SINGAPORE (Reuters) – Oil prices slumped to their lowest in more than a year on Friday and were set for their steepest weekly fall in more than four years as the spread of the coronavirus stokes fears of slowing global demand.
FILE PHOTO: A seagull flies in front of an oil platform in the Bouri Oilfield some 70 nautical miles north of the coast of Libya, October 5, 2017. REUTERS/Darrin Zammit Lupi/File Photo
Investors are increasingly worried as the virus has spread beyond its epicentre in China to more than 40 other countries.
The most active Brent crude contract for May LCOc2 was down $1.42, or 2.8%, at $50.31 a barrel by 0745 GMT, a 14-month low. The front-month April contract expires later on Friday.
West Texas Intermediate (WTI) crude futures CLc1 fell $1.39, or about 3%, to $45.70 per barrel. U.S. crude has fallen about 14% for the week, the biggest weekly decline since May 2011.
New infections of the coronavirus reported around the world were now surpassing those in mainland China, where more than 2,700 people have died. A further 57 deaths have been recorded in other countries.
“Oil prices are moving tangentially to news flows around the deluge of secondary cluster outbreaks,” said Stephen Innes, chief market strategist at AxiCorp.
Benchmark Brent crude, which fell about 2% on Thursday, has shed around 13% this week, putting it on track for its steepest weekly decline since January 2016.
“Brent crude under $50 a barrel will be a nightmare scenario for OPEC and may well provoke a …response of some kind from the core grouping,” said Jeffrey Halley, senior market analyst at brokerage OANDA.

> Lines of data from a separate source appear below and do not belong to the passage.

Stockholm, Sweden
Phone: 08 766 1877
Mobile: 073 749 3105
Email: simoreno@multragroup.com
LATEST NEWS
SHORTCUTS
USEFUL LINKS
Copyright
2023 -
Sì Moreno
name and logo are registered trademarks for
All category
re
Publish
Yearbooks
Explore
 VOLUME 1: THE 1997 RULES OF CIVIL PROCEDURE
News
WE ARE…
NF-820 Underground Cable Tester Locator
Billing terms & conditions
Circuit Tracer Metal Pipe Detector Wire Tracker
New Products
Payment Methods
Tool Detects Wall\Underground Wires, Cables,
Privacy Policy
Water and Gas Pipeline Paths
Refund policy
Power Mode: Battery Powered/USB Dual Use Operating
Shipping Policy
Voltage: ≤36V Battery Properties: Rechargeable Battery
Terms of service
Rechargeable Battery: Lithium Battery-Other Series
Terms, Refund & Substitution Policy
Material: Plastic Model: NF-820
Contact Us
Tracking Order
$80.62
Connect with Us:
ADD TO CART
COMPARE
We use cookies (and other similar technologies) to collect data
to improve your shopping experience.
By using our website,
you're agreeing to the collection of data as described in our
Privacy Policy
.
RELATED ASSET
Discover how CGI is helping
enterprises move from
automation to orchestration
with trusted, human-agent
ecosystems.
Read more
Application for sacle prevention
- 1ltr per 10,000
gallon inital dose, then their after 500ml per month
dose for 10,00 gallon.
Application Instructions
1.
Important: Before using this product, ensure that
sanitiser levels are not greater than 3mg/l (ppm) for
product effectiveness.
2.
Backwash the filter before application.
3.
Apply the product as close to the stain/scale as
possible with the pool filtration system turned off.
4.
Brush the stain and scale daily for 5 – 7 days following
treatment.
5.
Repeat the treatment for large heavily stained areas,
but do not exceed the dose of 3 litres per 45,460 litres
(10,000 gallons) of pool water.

But some market participants are expecting the recent sell-offs to be reined in as soon as the demand fears wane.
“We have to believe that the COVID-19 virus will be contained sooner rather than later. I’m optimistic we should see some positive news by mid next week at the latest,” said Sukrit Vijayakar, director of energy consultancy Trifecta.
“Subsequently, the sudden drop in demand will rise back just as suddenly, to at least 75% to 90% of prior levels. The rise back will be spurred by current low prices.”
Oil markets are hoping for steeper supply cuts by the Organization of the Petroleum Exporting Countries (OPEC) and allies including Russia, a group known as OPEC+.
OPEC+, which is currently reducing output by roughly 1.7 million barrels per day to support prices, is due to meet in Vienna on March 5-6.
Saudi Arabia, which said it would continue to engage with Russia regarding oil policy, is reducing crude supplies to China in March by at least 500,000 bpd due to slower refinery demand.